-- Start Excerpt to read --

Miss Florida Teen USAFORT LAUDERDALE — Jara Ann Courson entered the Miss Florida Teen USA pageant so she could communicate her message of self-empowerment to youth. Like many young girls, Jara was bullied at school.

“I was a target for mean girls because I was an insecure introvert for a while,” she said. “I was teased and made fun of; it got to me. My parents were my biggest help. They always told me I was beautiful and nothing was wrong with me.”

The judges agreed. They named Jara the 2015 Miss Florida Teen USA winner. In just the second pageant she ever entered, Jara, a Seminole descendant and enrolled member of the Choctaw Nation, became the first Native American to win the title, said pageant officials.

“I’m absolutely thrilled and I can’t wait to see what this year has in store for me,” said Jara, 17, a senior at Columbia High School in Lake City. “It was the most exciting thing ever.”

Fifty-seven girls competed in the pageant held Oct. 17-19 at the Parker Playhouse in Fort Lauderdale. Jara will represent Florida in the Miss Teen USA pageant in the Bahamas in July.

The bullying experience taught Jara self-awareness, gave her inner strength and made her want to spread the message of self-empowerment, self-respect and self-love. Jara didn’t have a way to share the message and thought a title would give her a platform.

“Who am I to tell anyone what is right or wrong?” she said. “But with this title, my voice can finally be heard and I can talk to kids and convey that message.”

-- End Excerpt to read --
-- Start Dataset extract --

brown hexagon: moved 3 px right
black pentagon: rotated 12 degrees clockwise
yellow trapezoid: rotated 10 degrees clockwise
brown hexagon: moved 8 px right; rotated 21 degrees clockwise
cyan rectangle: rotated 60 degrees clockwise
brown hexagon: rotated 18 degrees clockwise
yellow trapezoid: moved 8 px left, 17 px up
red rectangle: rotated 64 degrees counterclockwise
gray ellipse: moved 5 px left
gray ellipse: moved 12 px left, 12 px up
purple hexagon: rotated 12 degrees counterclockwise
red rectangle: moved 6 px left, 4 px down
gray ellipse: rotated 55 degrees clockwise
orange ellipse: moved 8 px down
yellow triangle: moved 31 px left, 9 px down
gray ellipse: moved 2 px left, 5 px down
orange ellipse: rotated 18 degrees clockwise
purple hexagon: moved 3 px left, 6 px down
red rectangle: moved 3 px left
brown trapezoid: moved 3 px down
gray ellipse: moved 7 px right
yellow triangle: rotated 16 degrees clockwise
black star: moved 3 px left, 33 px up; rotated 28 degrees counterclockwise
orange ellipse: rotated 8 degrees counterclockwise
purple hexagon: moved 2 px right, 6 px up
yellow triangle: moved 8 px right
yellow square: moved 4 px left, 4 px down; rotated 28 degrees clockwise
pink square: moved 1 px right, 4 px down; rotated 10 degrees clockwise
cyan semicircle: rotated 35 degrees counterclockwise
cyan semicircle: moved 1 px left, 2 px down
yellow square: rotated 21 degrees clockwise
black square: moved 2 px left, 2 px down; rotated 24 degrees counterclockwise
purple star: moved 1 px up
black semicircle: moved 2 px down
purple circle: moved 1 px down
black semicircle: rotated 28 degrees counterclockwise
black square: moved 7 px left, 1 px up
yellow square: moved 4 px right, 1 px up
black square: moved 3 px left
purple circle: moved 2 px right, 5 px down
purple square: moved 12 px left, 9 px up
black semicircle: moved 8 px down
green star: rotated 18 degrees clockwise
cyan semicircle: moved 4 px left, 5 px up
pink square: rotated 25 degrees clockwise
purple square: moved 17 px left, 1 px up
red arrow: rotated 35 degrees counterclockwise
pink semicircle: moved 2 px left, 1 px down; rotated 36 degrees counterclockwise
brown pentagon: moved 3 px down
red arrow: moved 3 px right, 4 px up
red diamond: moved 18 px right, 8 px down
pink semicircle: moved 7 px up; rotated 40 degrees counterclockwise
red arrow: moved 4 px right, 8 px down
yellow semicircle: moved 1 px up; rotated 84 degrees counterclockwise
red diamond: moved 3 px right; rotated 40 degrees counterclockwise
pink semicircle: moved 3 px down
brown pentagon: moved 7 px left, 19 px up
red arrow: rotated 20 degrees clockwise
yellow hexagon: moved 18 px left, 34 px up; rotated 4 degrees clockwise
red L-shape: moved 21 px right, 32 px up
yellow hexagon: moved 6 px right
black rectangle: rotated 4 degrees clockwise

-- End Dataset extract --

● **Problems and tasks**
A - In the pageant article, give everything from "The judges agreed." down to "Bahamas in July." again, with "thrilled" replaced by "delighted".
B - According to the pageant article, how many girls competed in the 2015 Miss Florida Teen USA pageant?

● **Task-by-task outputs**
A -
The judges agreed. They named Jara the 2015 Miss Florida Teen USA winner. In just the second pageant she ever entered, Jara, a Seminole descendant and enrolled member of the Choctaw Nation, became the first Native American to win the title, said pageant officials.

“I’m absolutely delighted and I can’t wait to see what this year has in store for me,” said Jara, 17, a senior at Columbia High School in Lake City. “It was the most exciting thing ever.”

Fifty-seven girls competed in the pageant held Oct. 17-19 at the Parker Playhouse in Fort Lauderdale. Jara will represent Florida in the Miss Teen USA pageant in the Bahamas in July.

B - Fifty-seven girls competed.